Problem details:
Continue the passage below about the Justice Department's private meetings with news outlets, starting after its final sentence.

Given text:
[Start of section]

What lies beneath the surface, however, is a striking example of how subservient the overall Washington press corps has become in the face of unchecked government authority to grant itself massing spying capabilities while stifling the flow of information it deems threatening to its power.

Earlier this week, the DOJ said it would hold private meetings with media outlets so that Holder could explain some of the department's guidelines for subpoenas of reporters and targeting of government officials who may be leaking information.

All this follows outrage and controversy following revelations that Holder's DOJ had been secretly tracking journalists at the Associated Press and even labeled a Fox News journalist as a possible "abettor" to a crime for simply seeking information from a government official.

Among those saying they will not attend the meetings are the Associated Press and the New York Times.

[End of section]

Collected material:
[Start of section]

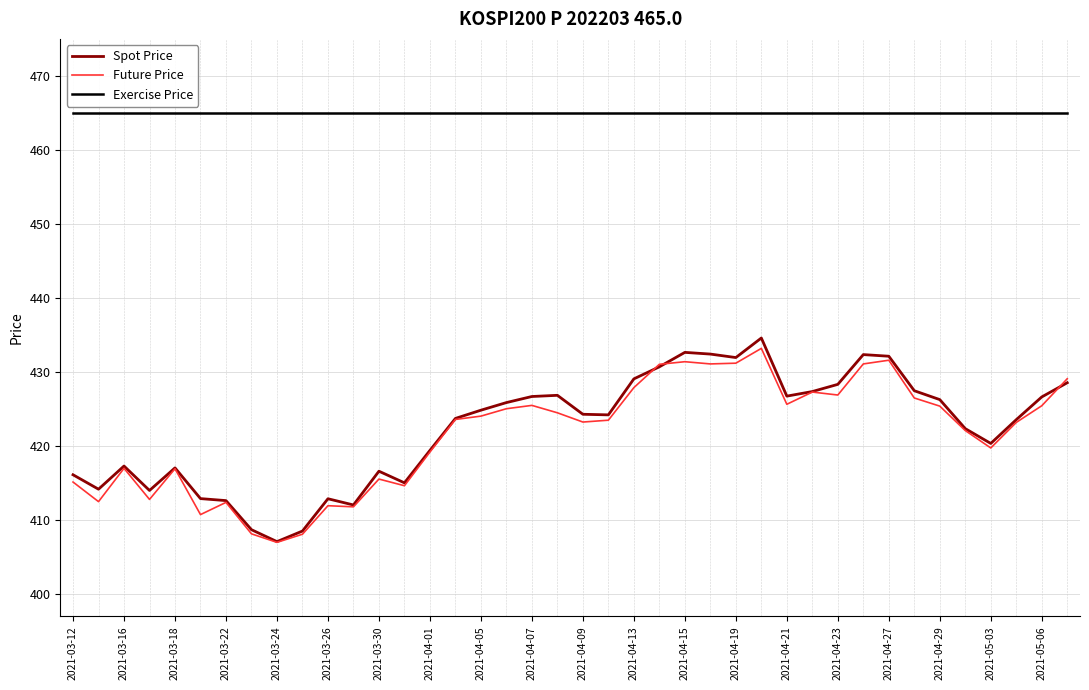

Which series has the largest total across all categories?

Exercise Price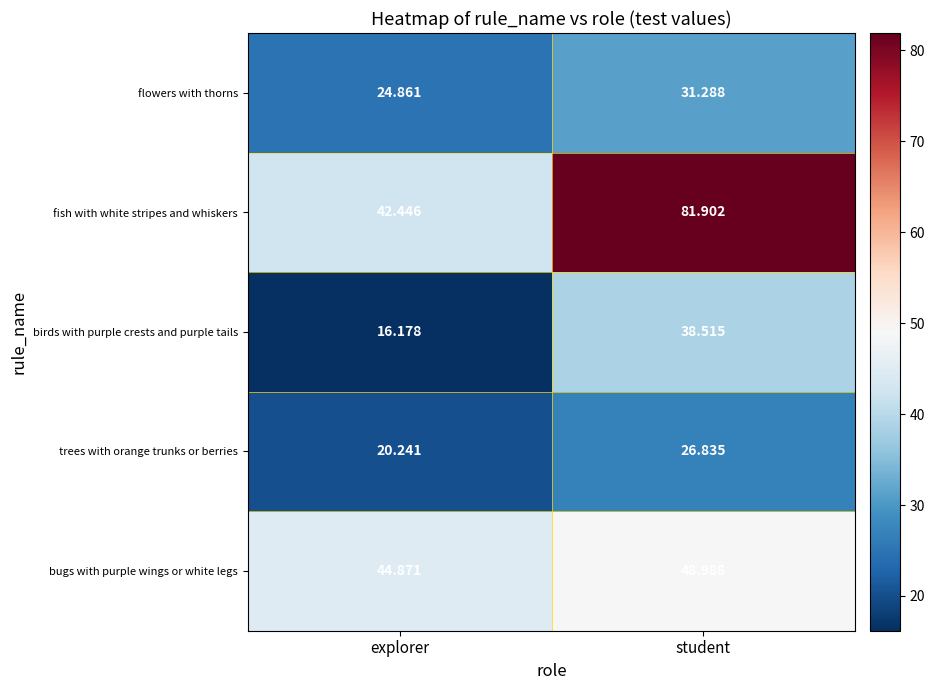

Which series has the largest range (max minus min)?

fish with white stripes and whiskers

[End of section]

Result:
"The fact that Holder feels comfortable requesting this without any sense of irony reveals how he understands the role and function of the press corps vis-a-vis political officials." –Glenn Greenwald

"We believe the meeting should be on the record and we have said that to the Attorney General’s office. If it is on the record, AP Executive Editor Kathleen Carroll will attend. If it is not on the record, AP will not attend and instead will offer our views on how the regulations should be updated in an open letter," AP spokesperson Erin Madigan said in a statement sent to Politico. "We would expect AP attorneys to be included in any planned meetings between the Attorney General’s office and media lawyers on the legal specifics."

Executive editor of the New York Times, Jill Abramson, also released a statement, saying that because her paper's Washington bureau is "aggressively covering the department’s handling of leak investigations at this time" it would not be "appropriate for us to attend an off-the-record meeting with the attorney general."

And CNN concurred, announcing on its site:

Like the New York Times and the Associated Press, CNN will decline the invitation for an off-the-record meeting. A CNN spokesperson says if the meeting with the attorney general is on the record, CNN would plan to participate.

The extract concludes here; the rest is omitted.